4度の延長が続く極限状態の60分ゲームを制した白鷗大学が2連覇達成(インカレバスケ・女子決勝)
切磋琢磨するライバル対決が見据える明るい未来
10月27日、関東大学女子リーグ戦の最終戦での同じカードは、30点差をつけて白鷗大学が勝利。「たぶん、そこからうちへの対策をしてきたのではないか。だから、他の試合で苦労したんだと思います」と佐藤監督は敵将の意図を読む。インカレでは初戦の大阪人間科学大学から劣勢に立たされ続け、東京医療保健大学はいつ負けてもおかしくはない試合内容だった。 恩塚監督はパリオリンピック後に女子日本代表ヘッドコーチ退任、10月から古巣の東京医療保健大学へ復帰。
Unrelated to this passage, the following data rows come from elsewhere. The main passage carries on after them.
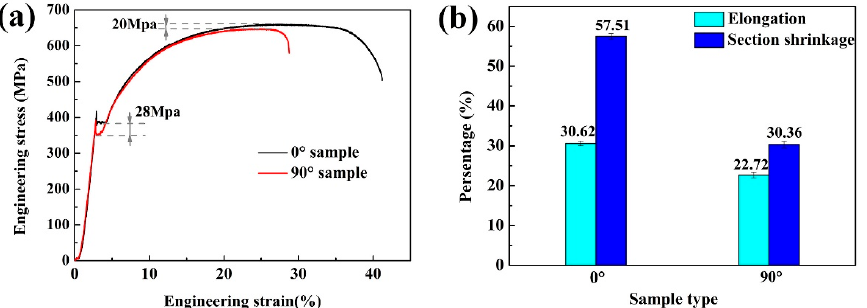
Figure 8. The tensile properties of the hot-rolled bearing steel in the directions 0° and 90°: ( a ) Engi- neering stress-strain curve; ( b ) average plastic elongation and section shrinkage.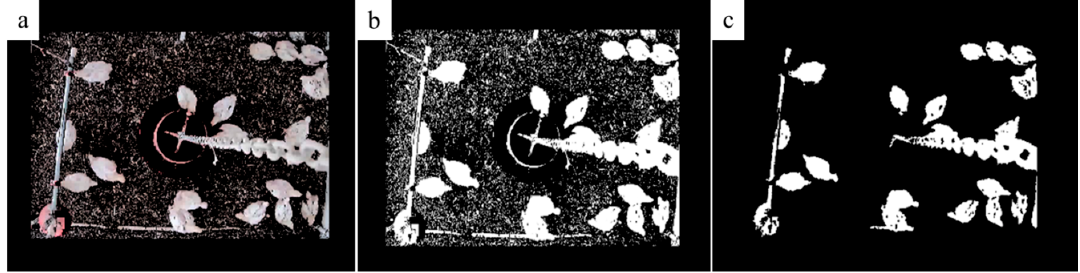
Figure 4. The image processing steps. ( a ) Nontarget area removal; ( b ) Generation of binary image; ( c ) Morphological corrosion operation and background removal.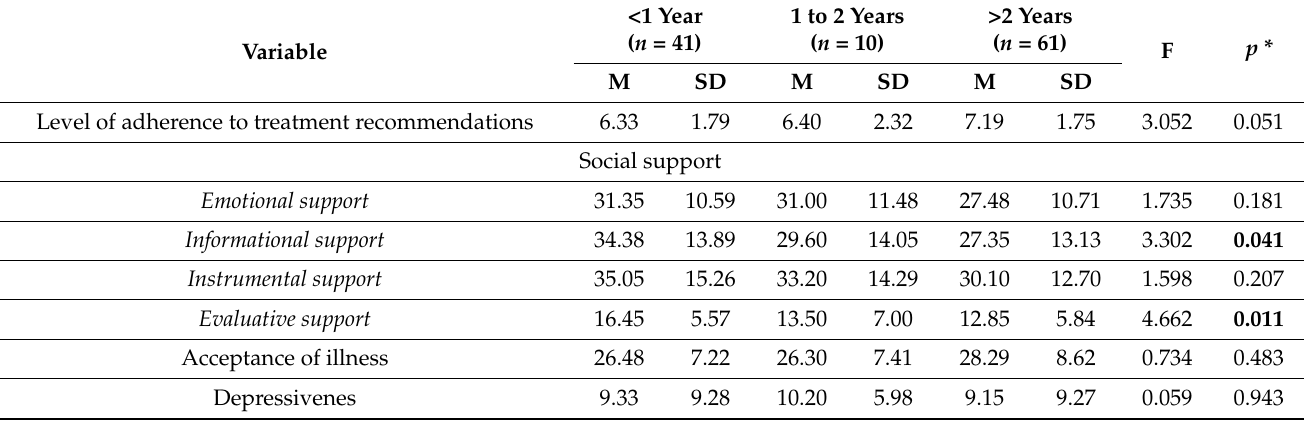
Table 7. The level of treatment adherence, social support according to the ISSB, disease acceptance according to the AIS, and depressiveness according to the BDI among liver transplant patients by the time since liver transplantation.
リーグ戦ではスタンドで見守っていたが、「プレーの強度が求めているものとは違ったので、練習の内容や組み合わせを変えた」とテコ入れし、本格的に練習に参加した当初は選手たちも音を上げるほど追い込んだ。インカレまで「逆算した限られた時間の中で何ができるか。それだけを考えて練習してきた」と恩塚監督はなりふり構わず、1ヶ月余りの練習では白鷗大学へのリベンジに懸けてきた。30点差で負けていた相手に対し、変わらぬメンバーで4度の延長まで苦しめたのは成長の証でもある。「自分たちの可能性に蓋をすることなく信じて戦った選手たちは大きな誇りであり、喜びを感じています」と労うとともに、「勝たせてあげたかった」と悔やむ。 6年連続同じ顔合わせとなったインカレ決勝であり、毎年のように激戦を繰り広げるライバル対決に佐藤監督は明るい希望を感じていた。 「ありがたいことに恩塚君は良いバスケをしてくるので、こちらとしてもいろいろ考えなければいけない。そうすることでレベルがどんどん上がって行く。それは我々だけではなく、他のチームもいろんなことを考えるので、彼が戻ってきたことでレベルアップし、大学女子バスケ界全体が良い流れになると考えています。選手たちは本当に一生懸命に打ち込み、ここから日本を強くする代表選手が出てくると思っています」 激闘を終えた4年生の中には、これからWリーグへ向かう選手も多い。白鷗大学のアマカは、昨年ともに日本一に輝いた三浦舞華と田中平和がいるトヨタ自動車アンテロープスへ進む。舘山も日立ハイテク クーガーズの即戦力として期待される。佐藤はプレステージ・インターナショナル アランマーレ、高田は山梨クィーンビーズへ進み、優勝経験を引っ提げてWリーグ プレミアへの昇格を目指す。東京医療保健大学の #21 野坂葵は新潟アルビレックスBBラビッツへ、#3 イベ エスター チカンソと #52 松本新湖は東京羽田ヴィッキーズでもチームメイトとなる。日本を強くする大学出身選手たちの今後の活躍もぜひWリーグで追いかけていただきたい。